Merges a given list of cells with their nearest neighbors as defined by a nearest-neighbor graph.

For each cell in cell_list, the function retrieves its neighbors from nn_graph (row corresponding to that cell in all_cells) and unions them into a set.

Args:
nn_graph (scipy.sparse.spmatrix or numpy.ndarray):

A nearest-neighbor matrix where row i contains nonzero entries at the columns corresponding to the neighbors of cell i.

all_cells (array-like):

A list or array of all cell identifiers, matching the rows/columns of nn_graph.

cell_list (array-like):

A list of cell identifiers whose neighbors should be collected together.

Returns:
set:

A set of cell identifiers including all cell_list cells plus any of their nearest neighbors found in nn_graph.

Module contents

Software for CellTag Clonal analysis

class celltag_tools.CellTagData(ct_reads=None, thresholds=None, seq_sat=None, clone_graph=None, jaccard_mtx=None, clone_table=None, clone_info=None)

Bases: object

A container class for storing and managing CellTag data, including read data, thresholds, various matrices, and clone information. Provides methods for serialization and easy attribute access.

Attributes:
ct_reads (pd.DataFrame | None):

The raw or processed CellTag read data.

thresholds (dict | None):

A dictionary of thresholds used at various processing steps (e.g., ‘starcode’, ‘triplet’, ‘binarization’, etc.).

seq_sat (float | None):

Sequencing saturation value.

clone_graph (igraph.Graph | None):

Graph representing clone relationships among cells.

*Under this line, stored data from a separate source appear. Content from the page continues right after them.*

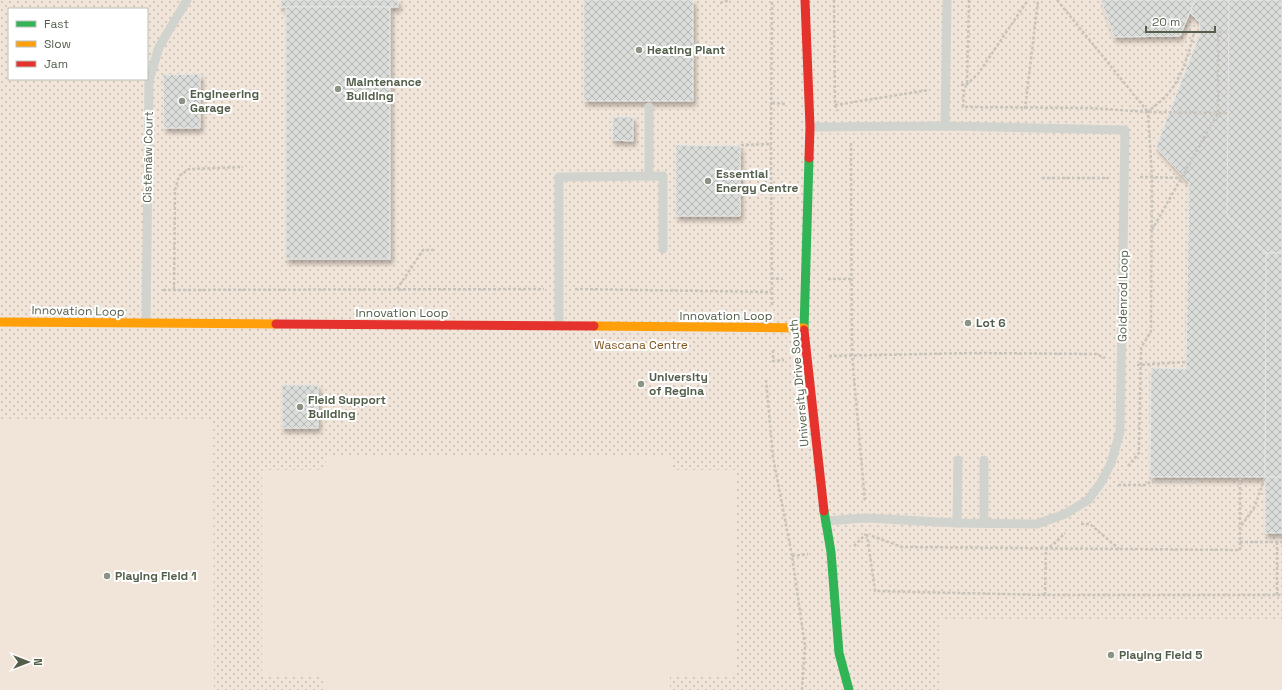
<svg xmlns="http://www.w3.org/2000/svg" width="1282" height="690" font-family="'Space Grotesk',sans-serif">
<defs>
<pattern id="grass-dots" width="8" height="8" patternUnits="userSpaceOnUse"><rect width="8" height="8" fill="#f1e4d8"/><path d="M2 2h.1M6 6h.1" fill="none" stroke="#c6bcb1" stroke-width="1.8" stroke-linecap="round"/></pattern>
<pattern id="building-cross-hatch" width="8" height="8" patternUnits="userSpaceOnUse"><rect width="8" height="8" fill="#dbddda"/><path d="M0 0l8 8M0 8l8-8" fill="none" stroke="#b4b6b3"/></pattern>
<filter id="shadow"><feDropShadow dx="2.5" dy="4.5" stdDeviation="2" flood-color="#0004"/></filter>
</defs>
<rect width="100%" height="100%" fill="#f3f3f3"/>
<path fill="url(#grass-dots)" fill-rule="evenodd" d="M0 0H1282V690H0ZM9 9H147V79H9Z"/>
<g fill="#f1e4d8">
<polygon points="0,420 213,420 214,690 0,690"/>
<polygon points="326,457 671,457 671,470 736,470 735,677 670,677 670,690 325,690 325,677 262,677 262,470 325,470"/>
<polygon points="940,619 1282,621 1282,690 940,690"/>
</g>
<g fill="url(#building-cross-hatch)" stroke="#e5e6e4" filter="url(#shadow)">
<rect x="281" y="0" width="117" height="7"/>
<rect x="584" y="0" width="109" height="101"/>
<polygon points="1101,0 1195,0 1180,36 1114,37"/>
<polygon points="1195,0 1282,0 1282,533 1265,533 1265,477 1150,477 1151,368 1186,369 1189,183 1156,147 1199,36 1200,23 1190,13"/>
<polygon points="1229,0 1282,0 1282,253 1266,253 1227,216"/>
<rect x="286" y="7" width="104" height="252"/>
<polygon points="200,74 200,128 164,128 163,75"/>
<polygon points="613,117 633,117 633,141 612,140"/>
<polygon points="676,145 740,146 740,216 676,216"/>
<polygon points="1266,253 1282,253 1282,477 1265,477"/>
<rect x="282" y="385" width="36" height="43"/>
</g>
<g fill="none" stroke-linecap="round" stroke-linejoin="round">
<g stroke="#c8c4bc" stroke-width="2.5" stroke-dasharray="3 2" stroke-linecap="butt">
<polyline points="834,0 835,105 837,111"/>
<polyline points="969,0 967,84 964,89 963,107 1091,108 1148,112"/>
<polyline points="1057,0 1148,112 1228,113"/>
<polyline points="720,3 730,0"/>
<polyline points="961,85 967,84 978,74 1028,0"/>
<polyline points="772,103 786,104"/>
<polyline points="835,105 929,90"/>
<polyline points="1025,109 1038,0"/>
<polyline points="851,143 852,355 865,502"/>
<polyline points="742,156 742,145 771,144"/>
<polyline points="1140,177 1181,178"/>
<polyline points="1042,178 1109,178"/>
<polyline points="1152,230 1218,113 1218,32"/>
<polyline points="771,278 783,279"/>
<polyline points="828,279 852,279"/>
<polyline points="397,289 423,250 434,250"/>
<polyline points="575,289 771,292"/>
<polyline points="163,290 544,289"/>
<polyline points="174,290 175,190 179,176 189,169 243,167"/>
<polyline points="772,305 771,144 772,0"/>
<polyline points="773,350 773,361 784,360"/>
<polyline points="829,356 972,353 1096,354 1105,358"/>
<polyline points="1137,365 1186,362"/>
<polyline points="766,380 773,457 792,556 805,646 802,690"/>
<path d="M1128 466 1139 453 1141 348 1151 331 1152 177 1148 112C1154 106 1162 101 1167 95 1182 78 1189 53 1194 32H1229"/>
<polyline points="1240,477 1240,528"/>
<polyline points="1118,485 1146,485 1150,482 1198,481"/>
<polyline points="1081,524 1090,524 1119,549"/>
<polyline points="867,534 875,591 1045,595 1282,595"/>
<polyline points="872,536 902,547 1240,550 1240,528 1255,506 1265,477"/>
<polyline points="1240,542 1282,542"/>
<polyline points="1277,542 1277,595"/>
<polyline points="854,546 866,534"/>
<polyline points="792,556 808,554"/>
<polyline points="1045,595 1046,549 1055,543 1065,533"/>
</g>
<g stroke="#d1d3ce" stroke-width="9">
<polyline points="649,107 649,176"/>
<polyline points="945,126 947,0"/>
<polyline points="810,127 945,126 1125,130 1120,432 1111,463 1100,484 1088,500 1065,514 1037,524 957,523 866,518 825,521"/>
<polyline points="146,323 149,81 159,47 187,0"/>
<polyline points="559,326 559,177 663,176 663,249"/>
<polyline points="984,460 984,523"/>
<polyline points="957,523 958,460"/>
</g>
<g stroke="#30b455" stroke-width="9">
<polyline points="804,330 809,158"/>
<polyline points="824,511 831,552 839,653 849,690"/>
</g>
<g stroke="#ff9f0a" stroke-width="9">
<polyline points="0,322 276,324"/>
<polyline points="594,326 804,328"/>
</g>
<g stroke="#e5322d" stroke-width="9">
<polyline points="805,0 810,127 809,158"/>
<polyline points="276,324 594,326"/>
<polyline points="804,330 824,511"/>
</g>
</g>
<g fill="#8b9385" stroke="#fff" stroke-width="1.5">
<circle cx="639" cy="50" r="4"/>
<circle cx="338" cy="89" r="4"/>
<circle cx="182" cy="101" r="4"/>
<circle cx="708" cy="181" r="4"/>
<circle cx="968" cy="323" r="4"/>
<circle cx="641" cy="384" r="4"/>
<circle cx="300" cy="407" r="4"/>
<circle cx="107" cy="576" r="4"/>
<circle cx="1111" cy="655" r="4"/>
</g>
<g text-anchor="middle" stroke-width="4" stroke-linejoin="round" paint-order="stroke">
<g font-size="12" font-weight="bold" fill="#535f4a" stroke="#fff" text-anchor="start">
<text x="647" y="54">Heating Plant</text>
<text x="346" y="86">Maintenance<tspan x="346" dy="14">Building</tspan></text>
<text x="190" y="98">Engineering<tspan x="190" dy="14">Garage</tspan></text>
<text x="716" y="178">Essential<tspan x="716" dy="14">Energy Centre</tspan></text>
<text x="976" y="327">Lot 6</text>
<text x="649" y="381">University<tspan x="649" dy="14">of Regina</tspan></text>
<text x="308" y="404">Field Support<tspan x="308" dy="14">Building</tspan></text>
<text x="115" y="580">Playing Field 1</text>
<text x="1119" y="659">Playing Field 5</text>
</g>
<g font-size="12" fill="#535f4a" stroke="#fff">
<text transform="translate(148 157) rotate(-89)" y="4">Cistēmāw Court</text>
<text transform="translate(1123 296) rotate(-89)" y="4">Goldenrod Loop</text>
<text transform="translate(78 311) rotate(1)" y="4">Innovation Loop</text>
<text x="402" y="317">Innovation Loop</text>
<text x="726" y="320">Innovation Loop</text>
<text transform="translate(799 383) rotate(-95)" y="4">University Drive South</text>
</g>
<g font-size="12" fill="#80541a" stroke="#fff">
<text x="641" y="349">Wascana Centre</text>
</g>
</g>
<rect x="8" y="8" width="140" height="72" fill="#ffffff" stroke="#babfb7"/>
<rect x="16" y="21" width="20" height="6" fill="#30b455" stroke="#babfb7"/>
<text x="44" y="28" font-size="12" fill="#535f4a">Fast</text>
<rect x="16" y="41" width="20" height="6" fill="#ff9f0a" stroke="#babfb7"/>
<text x="44" y="48" font-size="12" fill="#535f4a">Slow</text>
<rect x="16" y="61" width="20" height="6" fill="#e5322d" stroke="#babfb7"/>
<text x="44" y="68" font-size="12" fill="#535f4a">Jam</text>
<g transform="translate(28 662) rotate(90)" stroke="#ffffff" stroke-width="3" paint-order="stroke">
<path d="M0-3L7 15L0 10L-7 15Z" fill="#535f4a"/>
<text y="-6" font-size="11" font-weight="bold" text-anchor="middle" fill="#535f4a">N</text>
</g>
<path d="M1146 26v6h69v-6" fill="none" stroke="#535f4a" stroke-width="2"/>
<text x="1152" y="26" font-size="12" fill="#535f4a" stroke="#ffffff" stroke-width="3" paint-order="stroke">20 m</text>
</svg>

allow_mtx (celltag_mtx_dict):

Dictionary-like container for the allow matrix and its axes.

bin_mtx (celltag_mtx_dict):

Dictionary-like container for the binarized matrix and its axes.

metric_mtx (celltag_mtx_dict):

Dictionary-like container for the metric-filtered matrix and its axes.

jaccard_mtx (scipy.sparse.spmatrix | None):

Jaccard similarity matrix.

clone_table (pd.DataFrame | None):

Table mapping cells to their clones.

clone_info (pd.DataFrame | None):

Table containing clone level metadata. Defaults to None.

save(path)

Saves the current CellTagData object to a file using pickle serialization.

Args:
path (str):

The file path where the serialized object will be stored.